ビジネストラブル撃退道

従業員のSNS発信が思わぬ「社員テロ」に… 不適切投稿で吹っ飛ぶ商機

中川淳一郎
中川淳一郎

 SNSがない状況は考えられない

 最近広告業界の人と話すことが多いのだが、「従業員のSNS使用」に関する議論が時々出る。大手広告会社では、業務について一切書くことは禁止されているほか、所属企業名を出すことも禁止されている例もある。一方、IT系広告企業や「クリエイティブブティック」と呼ばれる小規模の精鋭部隊で結成した広告系制作会社の場合は、従業員のSNS発信を制限していない場合が多い。
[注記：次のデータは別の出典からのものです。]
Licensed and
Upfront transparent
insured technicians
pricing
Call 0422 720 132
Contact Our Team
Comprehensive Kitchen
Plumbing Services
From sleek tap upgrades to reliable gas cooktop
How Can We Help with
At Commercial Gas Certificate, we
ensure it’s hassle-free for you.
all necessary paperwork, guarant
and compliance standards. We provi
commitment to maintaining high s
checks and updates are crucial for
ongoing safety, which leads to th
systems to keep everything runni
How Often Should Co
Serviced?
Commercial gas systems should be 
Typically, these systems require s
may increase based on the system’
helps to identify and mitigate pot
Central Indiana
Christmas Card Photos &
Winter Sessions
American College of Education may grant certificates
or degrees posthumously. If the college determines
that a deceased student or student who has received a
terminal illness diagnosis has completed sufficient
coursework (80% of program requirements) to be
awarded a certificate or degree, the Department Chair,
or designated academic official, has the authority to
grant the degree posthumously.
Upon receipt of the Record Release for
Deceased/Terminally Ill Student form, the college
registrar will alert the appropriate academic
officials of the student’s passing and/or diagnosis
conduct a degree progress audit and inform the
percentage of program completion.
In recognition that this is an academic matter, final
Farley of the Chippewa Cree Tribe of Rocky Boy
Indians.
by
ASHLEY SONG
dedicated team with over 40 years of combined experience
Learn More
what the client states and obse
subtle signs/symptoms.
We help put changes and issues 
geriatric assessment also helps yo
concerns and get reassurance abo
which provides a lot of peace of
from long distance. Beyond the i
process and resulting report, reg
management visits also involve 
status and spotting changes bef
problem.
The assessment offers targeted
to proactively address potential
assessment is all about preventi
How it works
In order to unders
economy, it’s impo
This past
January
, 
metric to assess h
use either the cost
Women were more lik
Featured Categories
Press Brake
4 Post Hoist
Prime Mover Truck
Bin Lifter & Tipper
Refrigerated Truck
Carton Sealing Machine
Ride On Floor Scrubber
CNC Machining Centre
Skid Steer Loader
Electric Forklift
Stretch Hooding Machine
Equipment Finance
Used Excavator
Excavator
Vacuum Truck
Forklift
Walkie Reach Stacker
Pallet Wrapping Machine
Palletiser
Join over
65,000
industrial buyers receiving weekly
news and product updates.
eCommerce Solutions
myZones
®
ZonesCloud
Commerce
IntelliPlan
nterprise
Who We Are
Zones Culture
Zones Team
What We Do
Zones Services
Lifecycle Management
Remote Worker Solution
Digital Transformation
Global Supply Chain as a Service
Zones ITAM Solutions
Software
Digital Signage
いや、むしろ積極的に発信を促している。

 発信を推奨する側からすれば「自分の手掛けた仕事をアピールしたい」「フォロワーが多ければ、結果的にクライアントのためになる」「SNSの発信から得られる仕事もある」「自分がどんなことが得意なのかを関係者・将来的な顧客から知ってもらえる」など様々な利点を言えることだろう。

 私もこれには多いに同意する。自分自身もフリーランスの編集者・ライターとしてSNSがない状況は考えられない。こうした署名記事を執筆するにしても、SNSで告知をすることにより、アクセス数を増やすことが可能だ。だからこそ、「推奨する」立場であるし、大手広告会社の若者がSNSで自身の仕事について情報発信できないことに不満があることも理解する。

 しかし、昨今のネット上の拡散力というものはあまりにもすさまじく、不用意な一言でどれだけ組織にダメージを与えるかは分からない。たとえば、従軍慰安婦や徴用工、靖国神社に関し、大手広告会社勤務のA氏が何か意見を書いたとしよう。これらの件についてはどちらの側からも反発が寄せられるものである。